Page-level text extractions:
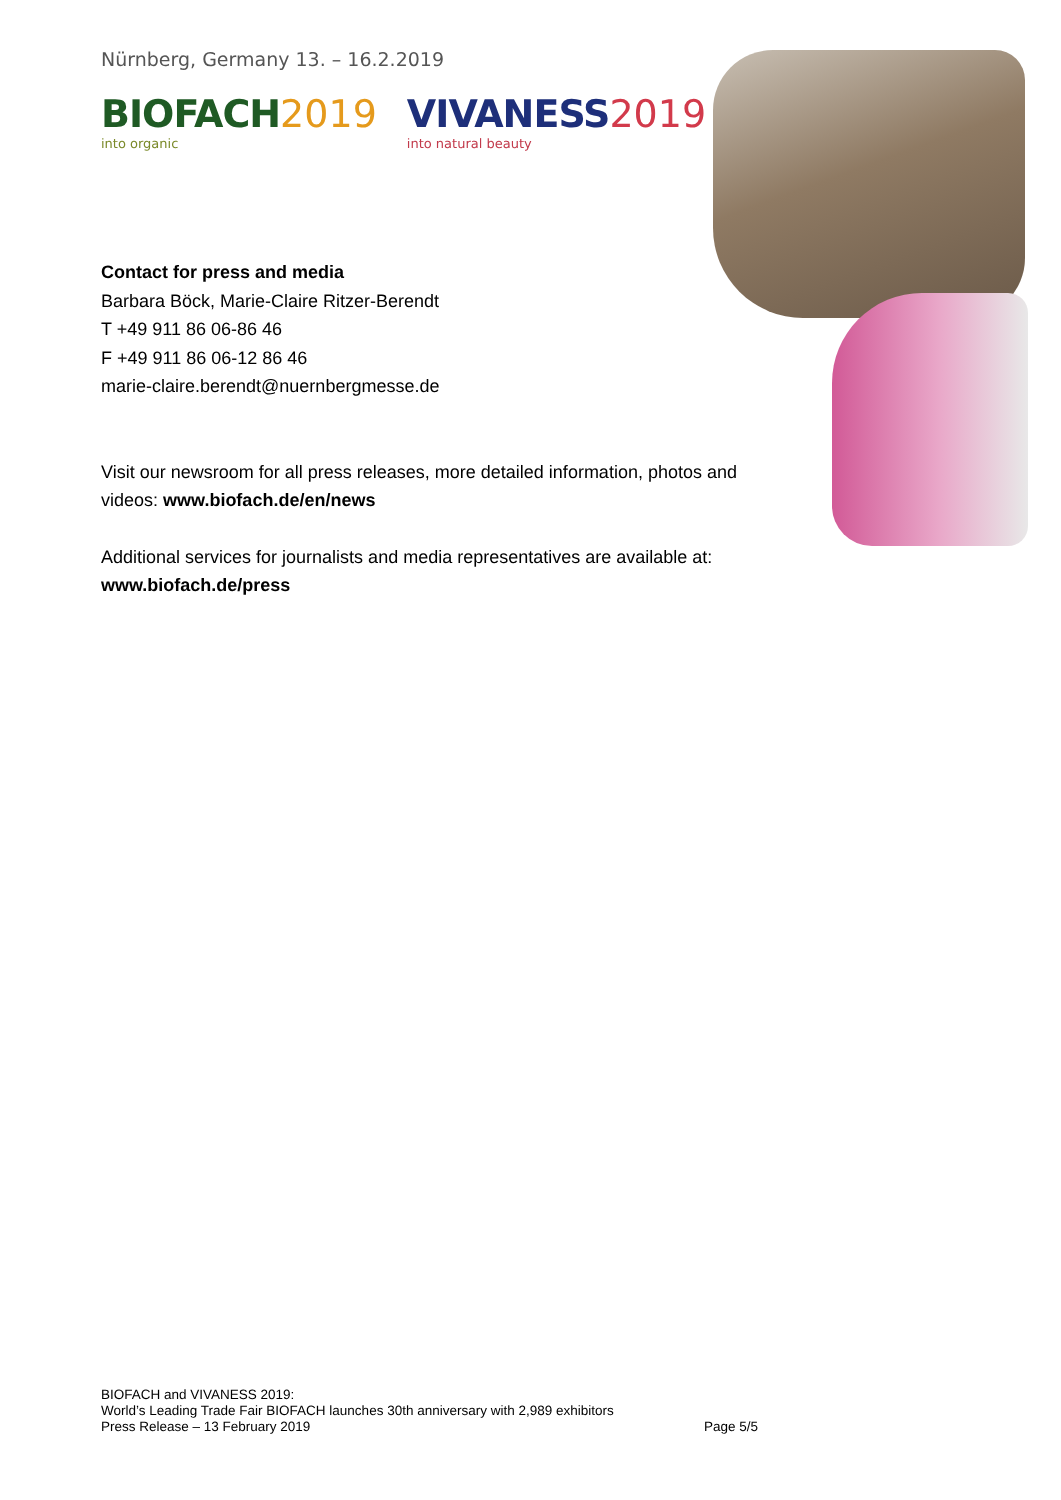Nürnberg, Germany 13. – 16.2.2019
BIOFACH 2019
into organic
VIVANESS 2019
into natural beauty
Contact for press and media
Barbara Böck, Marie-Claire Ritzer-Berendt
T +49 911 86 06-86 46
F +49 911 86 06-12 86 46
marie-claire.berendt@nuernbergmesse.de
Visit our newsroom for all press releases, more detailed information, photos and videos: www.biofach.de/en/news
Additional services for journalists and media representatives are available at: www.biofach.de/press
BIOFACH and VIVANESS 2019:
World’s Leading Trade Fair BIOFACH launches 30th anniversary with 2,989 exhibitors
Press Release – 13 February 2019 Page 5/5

Task prompt:
Using the data above, print exactly the lines from the line that contains "Contact for press and media" through the line that contains "Additional services for", with both included.

Solution to this task:
Contact for press and media
Barbara Böck, Marie-Claire Ritzer-Berendt
T +49 911 86 06-86 46
F +49 911 86 06-12 86 46
marie-claire.berendt@nuernbergmesse.de
Visit our newsroom for all press releases, more detailed information, photos and videos: www.biofach.de/en/news
Additional services for journalists and media representatives are available at: www.biofach.de/press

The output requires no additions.